- _TEXT BLOCK_:
═══

  • Hooray for Lanier's Talbottesque critical attitude toward the Turing test! Today's facile equation of mind with computing can scarcely be called into question enough to suit me.

  • This is utterly peripheral to your point (and Lanier's) but I need to say this to get it off my chest.

    The Turing test says nothing whatsoever about a human being's intelligence. Nothing. (It may say something about a computer program's intelligence, but nothing fundamental, which I'll get to in a moment) That's because a conversation is not, as most people seem to think, an interaction where you have an idea "inside" your head which you then translate into words, and push "outside," and which the other person then puts into his head (with some noise) and extracts its meaning.

    Instead a conversation is a two-way street where the listener is as important as the speaker. What holds it together is the background of interpretation which the listener brings to it. That's why Joseph Weizenbaum's Eliza worked. Because Eliza was introduced as a therapist to the students, they interpreted her responses in that light and did their best to make sense of it. This does NOT mean that those students are getting less intelligent. All it means is that a conversation is not what we think it is, a back-and-forth passing of ideas but something different, more collaborative in nature.

    Harold Garfinkel did some interesting research on this (there's also "Conversation Analysis," a field that was pioneered by Harvey Sacks). Here's one that I particularly like. The first table here shows how much is left out of our utterances and how the listener brings the entire background of the conversation to bear while trying to understand what the speaker says. It's just so effortless for us that we don't even notice this.

    So, to recap, the fact that someone was fooled by a cleverly written computer program into thinking that the program was a person says nothing whatsoever about the said person's intelligence. Moreover, once you understand conversations in this way, it becomes easy to see why programs like Weizenbaum's Eliza succeed. All they have to do is pass a bare minimum threshold of intelligibility and the listeners will take care of the rest.

  • _"All they have to do is pass a bare minimum threshold of intelligibility and the listeners will take care of the rest."_

    One of my pithy things to say at director's Q&As is that on his best day Steven Spielberg, at most, gives his audience 49%, and that they provide the other 51% themselves; and that since I have neither Speilberg's talent nor resources, I'm lucking if I can get up to 19%, leaving a lot of work to be done by the audience.
═══
- _RECORDED INFORMATION_:
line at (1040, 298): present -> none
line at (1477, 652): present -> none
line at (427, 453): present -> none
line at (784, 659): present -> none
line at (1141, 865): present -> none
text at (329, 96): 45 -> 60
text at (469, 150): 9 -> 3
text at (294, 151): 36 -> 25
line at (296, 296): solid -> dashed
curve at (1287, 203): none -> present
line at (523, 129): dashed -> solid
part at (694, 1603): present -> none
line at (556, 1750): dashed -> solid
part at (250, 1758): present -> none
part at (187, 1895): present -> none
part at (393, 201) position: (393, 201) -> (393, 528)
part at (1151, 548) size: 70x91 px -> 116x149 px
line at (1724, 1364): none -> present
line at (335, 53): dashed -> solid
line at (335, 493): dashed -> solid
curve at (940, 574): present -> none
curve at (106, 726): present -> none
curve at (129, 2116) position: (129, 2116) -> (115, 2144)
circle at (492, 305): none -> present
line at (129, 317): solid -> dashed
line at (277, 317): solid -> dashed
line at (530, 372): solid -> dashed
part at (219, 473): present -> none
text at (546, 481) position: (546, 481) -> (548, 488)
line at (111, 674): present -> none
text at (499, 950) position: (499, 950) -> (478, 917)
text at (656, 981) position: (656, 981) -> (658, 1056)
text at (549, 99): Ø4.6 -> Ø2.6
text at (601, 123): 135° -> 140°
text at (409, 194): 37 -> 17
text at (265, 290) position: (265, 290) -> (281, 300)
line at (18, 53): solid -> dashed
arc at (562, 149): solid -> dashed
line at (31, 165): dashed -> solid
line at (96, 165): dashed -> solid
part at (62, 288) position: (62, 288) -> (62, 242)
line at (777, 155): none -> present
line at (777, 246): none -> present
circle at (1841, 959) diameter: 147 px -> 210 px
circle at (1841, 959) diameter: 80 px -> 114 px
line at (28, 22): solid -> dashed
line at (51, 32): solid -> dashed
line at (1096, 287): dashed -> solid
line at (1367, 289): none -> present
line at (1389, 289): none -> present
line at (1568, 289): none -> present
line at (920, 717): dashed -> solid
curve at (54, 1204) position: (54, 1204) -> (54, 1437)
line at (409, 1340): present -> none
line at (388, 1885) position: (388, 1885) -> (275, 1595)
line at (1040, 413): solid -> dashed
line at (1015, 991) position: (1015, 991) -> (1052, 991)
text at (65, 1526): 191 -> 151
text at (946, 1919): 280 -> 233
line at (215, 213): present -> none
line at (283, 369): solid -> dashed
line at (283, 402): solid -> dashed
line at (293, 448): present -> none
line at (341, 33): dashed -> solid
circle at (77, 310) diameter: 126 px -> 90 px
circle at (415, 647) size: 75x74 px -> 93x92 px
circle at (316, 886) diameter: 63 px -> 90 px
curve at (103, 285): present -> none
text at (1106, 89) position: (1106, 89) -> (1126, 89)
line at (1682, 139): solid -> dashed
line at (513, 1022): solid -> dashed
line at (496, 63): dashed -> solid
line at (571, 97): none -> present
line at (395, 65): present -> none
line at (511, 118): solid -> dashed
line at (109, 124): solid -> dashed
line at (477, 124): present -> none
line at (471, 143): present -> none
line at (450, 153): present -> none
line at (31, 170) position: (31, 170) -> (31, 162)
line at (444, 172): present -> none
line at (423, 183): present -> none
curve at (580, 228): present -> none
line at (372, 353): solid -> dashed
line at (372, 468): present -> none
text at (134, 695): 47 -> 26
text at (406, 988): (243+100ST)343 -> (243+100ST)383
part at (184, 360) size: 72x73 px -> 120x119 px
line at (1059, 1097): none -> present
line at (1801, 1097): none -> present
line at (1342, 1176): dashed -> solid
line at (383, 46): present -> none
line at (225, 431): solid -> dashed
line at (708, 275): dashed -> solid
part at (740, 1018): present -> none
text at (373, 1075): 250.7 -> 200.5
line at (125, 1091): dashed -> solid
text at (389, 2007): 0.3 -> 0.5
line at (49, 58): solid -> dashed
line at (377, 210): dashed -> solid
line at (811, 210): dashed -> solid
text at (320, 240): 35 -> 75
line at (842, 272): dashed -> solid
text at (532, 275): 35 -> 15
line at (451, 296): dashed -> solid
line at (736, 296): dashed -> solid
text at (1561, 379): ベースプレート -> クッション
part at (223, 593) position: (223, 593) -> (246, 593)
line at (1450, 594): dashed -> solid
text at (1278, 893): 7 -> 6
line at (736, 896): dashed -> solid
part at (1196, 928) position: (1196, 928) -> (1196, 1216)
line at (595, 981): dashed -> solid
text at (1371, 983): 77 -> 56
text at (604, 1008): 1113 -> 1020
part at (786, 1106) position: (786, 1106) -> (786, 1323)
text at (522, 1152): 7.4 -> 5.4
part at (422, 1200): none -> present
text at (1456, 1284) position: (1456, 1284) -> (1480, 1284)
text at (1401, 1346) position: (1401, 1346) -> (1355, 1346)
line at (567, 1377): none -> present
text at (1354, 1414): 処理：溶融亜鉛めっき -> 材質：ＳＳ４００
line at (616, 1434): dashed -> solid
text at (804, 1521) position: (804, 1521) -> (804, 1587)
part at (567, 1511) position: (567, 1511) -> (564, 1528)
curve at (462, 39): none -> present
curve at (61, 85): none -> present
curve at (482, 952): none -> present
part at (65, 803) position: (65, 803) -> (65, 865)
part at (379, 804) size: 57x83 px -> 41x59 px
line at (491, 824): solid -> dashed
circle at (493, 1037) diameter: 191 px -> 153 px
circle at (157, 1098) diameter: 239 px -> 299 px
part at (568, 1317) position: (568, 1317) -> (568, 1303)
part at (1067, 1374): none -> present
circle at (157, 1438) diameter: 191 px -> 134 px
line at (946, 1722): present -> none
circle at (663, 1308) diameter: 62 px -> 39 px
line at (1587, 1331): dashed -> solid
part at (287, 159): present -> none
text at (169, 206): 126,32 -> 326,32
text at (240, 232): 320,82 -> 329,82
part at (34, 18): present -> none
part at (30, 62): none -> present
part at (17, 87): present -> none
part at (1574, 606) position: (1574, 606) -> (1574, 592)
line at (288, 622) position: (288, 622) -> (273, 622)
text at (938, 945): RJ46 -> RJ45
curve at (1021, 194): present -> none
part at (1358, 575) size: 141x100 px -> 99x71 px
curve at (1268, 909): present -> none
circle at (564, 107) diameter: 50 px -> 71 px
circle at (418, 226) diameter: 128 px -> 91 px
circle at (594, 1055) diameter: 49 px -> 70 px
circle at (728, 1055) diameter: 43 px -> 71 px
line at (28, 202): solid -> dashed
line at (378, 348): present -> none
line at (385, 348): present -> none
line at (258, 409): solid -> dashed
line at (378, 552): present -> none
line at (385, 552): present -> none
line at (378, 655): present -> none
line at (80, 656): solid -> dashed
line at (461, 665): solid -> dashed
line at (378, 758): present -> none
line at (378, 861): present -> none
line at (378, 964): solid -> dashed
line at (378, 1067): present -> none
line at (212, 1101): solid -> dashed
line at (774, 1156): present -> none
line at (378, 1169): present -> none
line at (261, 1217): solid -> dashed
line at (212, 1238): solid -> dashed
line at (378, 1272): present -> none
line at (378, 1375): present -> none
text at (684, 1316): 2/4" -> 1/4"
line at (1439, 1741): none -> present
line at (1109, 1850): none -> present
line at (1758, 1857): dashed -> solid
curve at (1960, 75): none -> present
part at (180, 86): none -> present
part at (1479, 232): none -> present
═══
- _LIST OF TASKS_:
[a] List every person the Turing test comments name by both first and last name.
[b] Write the next part of the comments on the Turing test, starting after their final sentence.

- _ANSWER SECTION_:
[a] Joseph Weizenbaum, Harold Garfinkel, Harvey Sacks, Steven Spielberg

[b]
    I guess that puts filmmakers, AI programmers, and magicians all in the same class!

  • Michael Straight said...

    The rule about anonymity is OK if you define "danger" broadly enough. Anonymity allows people to:

    * offer "lay" advice in their field of expertise without fear of a lawsuit

    * comfort a victim of trauma by sharing a very personal traumatic story

    * ask questions about sex or some other embarrassing topic

    * put out feelers for other job opportunities when they've already got a job

    * tell jokes or make comments that are appropriate in one community but that might offend your mother or your boss or your grandma's minister or your ten-year-old nephew or your next-door neighbor

    As well as more obvious dangers like whistleblowing, criticizing powerful governments or businesses, organizing unions, voicing unpopular opinions, etc.

  • Michael Straight said...

    They say computers in Japan are more likely to pass the Turing test because the judges don't want the computer to lose face.

    But seriously, the Turing test is not about how "smart" a computer (or a person) is. It's a test of whether a computer is doing a particular kind of thinking that (so far) only humans can do. And it's a kind of thinking that humans are not always engaged in, so articles that snark about a human being "failing" a Turing test are stupid. I'd "fail" a driving test if I'm not in a car.

    I don't have a definition for this kind of thinking, and neither did Turing. Rather I have a conviction that in a prolonged conversation I could detect whether a computer were really doing the kind of thinking that so far only humans can do.